Cushion stars have no knobs like Knobbly seastars but this star has it. Yet the darker blotches on the upper surface is that similar to cushion stars. The underside and its mouth looks a bit like cushion star but its tube feet are more like the Knobblies. Haha.

Also an echinoderm, this Long-spine sea urchin (Diadema setosum) grazes on seaweed for food. If you dive, I believe this is not an animal you will want to get close to. Haha...

This well camouflaged animal is a Spider conch (Lambis lambis). It even has a patch of Porites coral on top of its shell!

So much of living creatures have been found by the hunter seekers, it was a treat for me. The best and last find from the guided walk will be this flatworm that I've only seen it once in 2007 and no more thereafter. I've not got a photo of it the last time so I'm really glad to see it yesterday.

During the second part of the exploration of the reef, I walked around the reef area and also towards the northern side where most of the seagrassers were. And I noticed a number of pretty Sunflower mushroom hard coral (Heliofungia actiniformis).

They never fail to amaze me. The thick tentacles and pretty purplish coloration of this solitary coral looks very attractive. Some say they look like Udon noodles.... :P

But if you get a closeup shot of this coral, you will understand why I think this coral is just so cool looking.

I was very happy to find this neon green version of the Sunflower mushroom coral. All these colourful corals add life to the reef.

This colony of coral that is also neon-green in colour is the Pebble coral (Astreopora sp.). They are not often seen on our reefs.

When I first saw this Gymnodoris nudibranch (Gymmodoris rublopabulosa), it was stuck and dry on sand. After putting it back safely into water, it's glory was unveiled, looking relax and pretty.

After which, I found this Swimming anemone, which the hunter seekers also found another one earlier on. I don't think I can recall seeing it before personally at Semakau.

Finally after a long walk, I reach Michelle who around the area after the end of her transect.
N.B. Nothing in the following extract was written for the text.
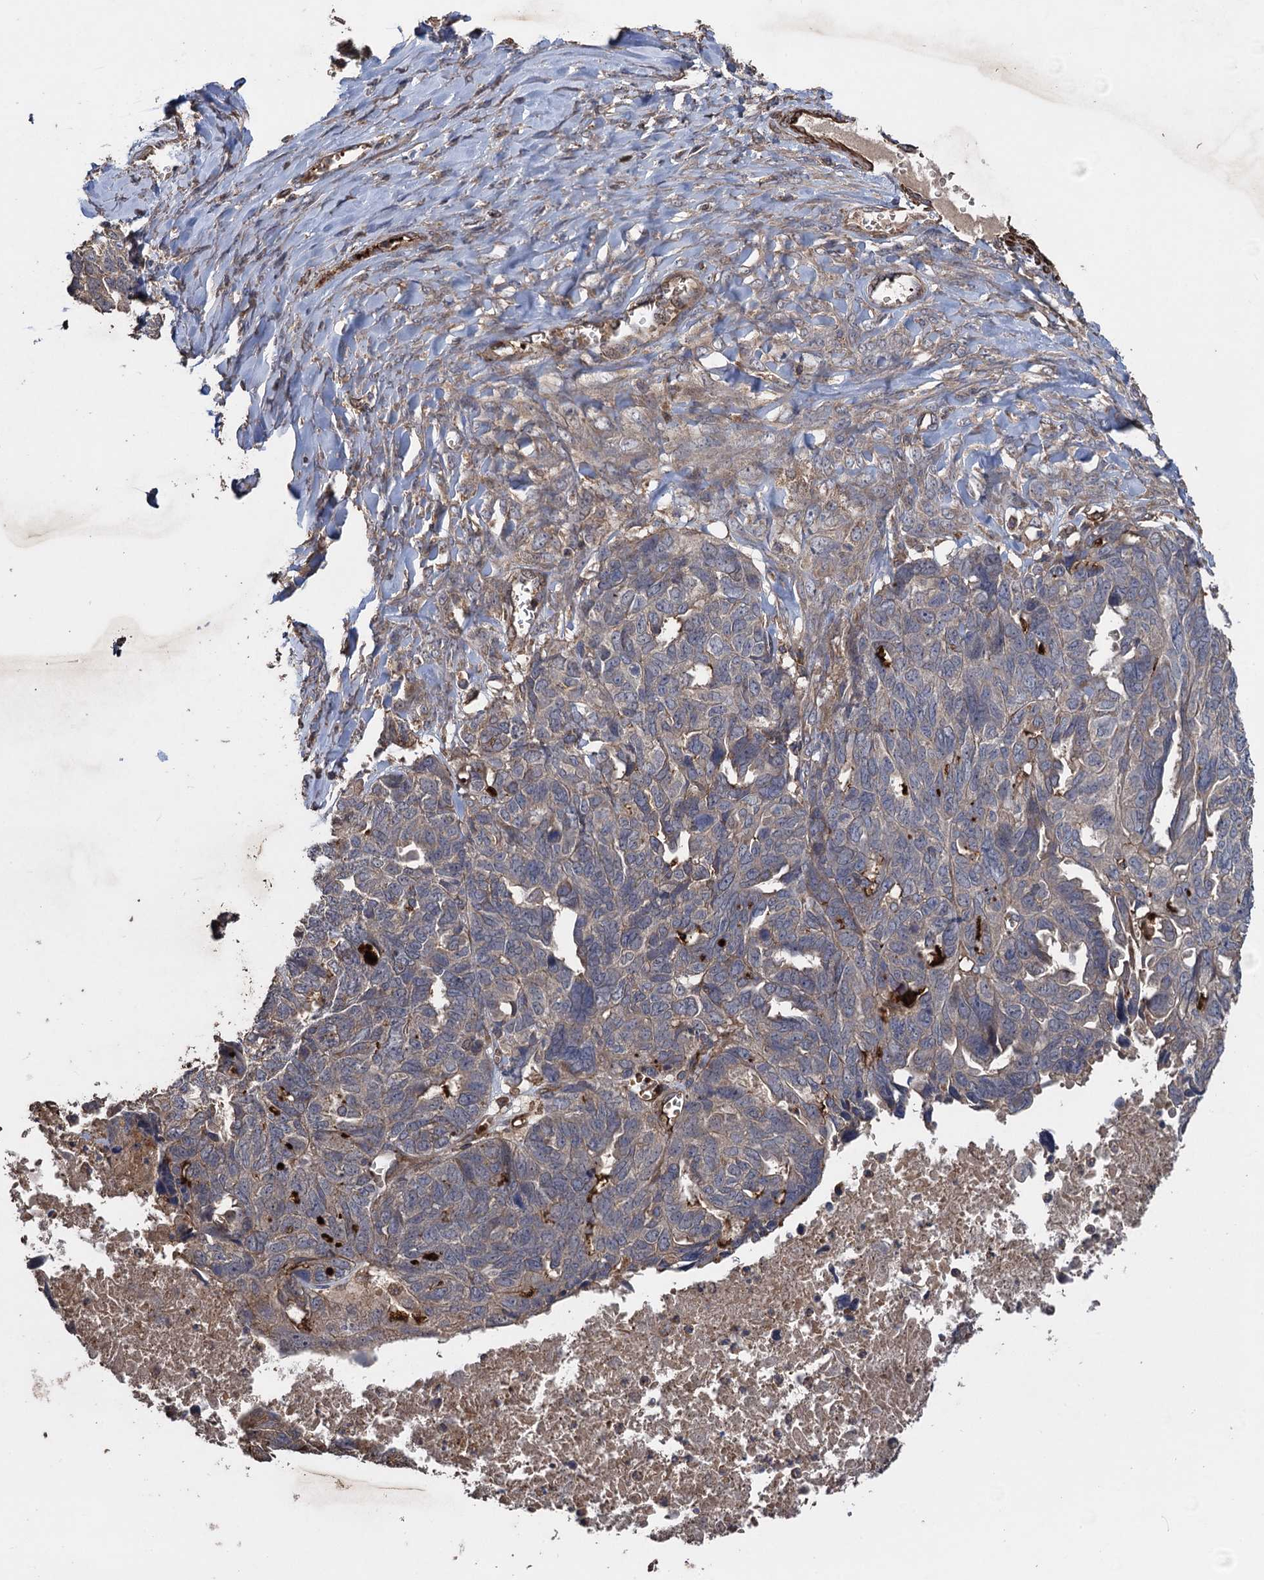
{"staining": {"intensity": "negative", "quantity": "none", "location": "none"}, "tissue": "ovarian cancer", "cell_type": "Tumor cells", "image_type": "cancer", "snomed": [{"axis": "morphology", "description": "Cystadenocarcinoma, serous, NOS"}, {"axis": "topography", "description": "Ovary"}], "caption": "Immunohistochemical staining of human ovarian cancer demonstrates no significant positivity in tumor cells.", "gene": "TXNDC11", "patient": {"sex": "female", "age": 79}}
She told me her find of a patch of area with lots and lots of Knobbly sea stars (Protoreaster nodosus).

She showed me the way and Wow I was totally blown away by the numerous number of mid-adult sized knobbly sea stars. And they seem to be all congregating at a certain area.

And more and more of the knobblies were sighted with just one or two steps distance away from the previous one.
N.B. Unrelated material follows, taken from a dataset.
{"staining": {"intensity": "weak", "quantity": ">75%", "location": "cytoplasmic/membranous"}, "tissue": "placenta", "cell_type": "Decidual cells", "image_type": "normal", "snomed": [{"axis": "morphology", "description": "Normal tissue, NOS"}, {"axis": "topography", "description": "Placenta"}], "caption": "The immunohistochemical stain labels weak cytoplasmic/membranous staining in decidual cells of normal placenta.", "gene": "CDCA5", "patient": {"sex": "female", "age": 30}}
Seeing that they are yet still so many more stars, I gathered some of them together for a star family shot. :) Of course, we put the stars back to their more spread out positions after taking photographs.

Also red on the shore like some of the knobbly sea stars will be this Red swimming crab.

And last but not least, on the way back, I spotted this pair of mating Horseshoe crabs.

The sandflies and mossies were all out in full force so we quickly walked briskly back out of the shore and forest after sunset.

That was a great trip to Semakau and definitely a good weekend getaway from the hussle and buzz of the urban life.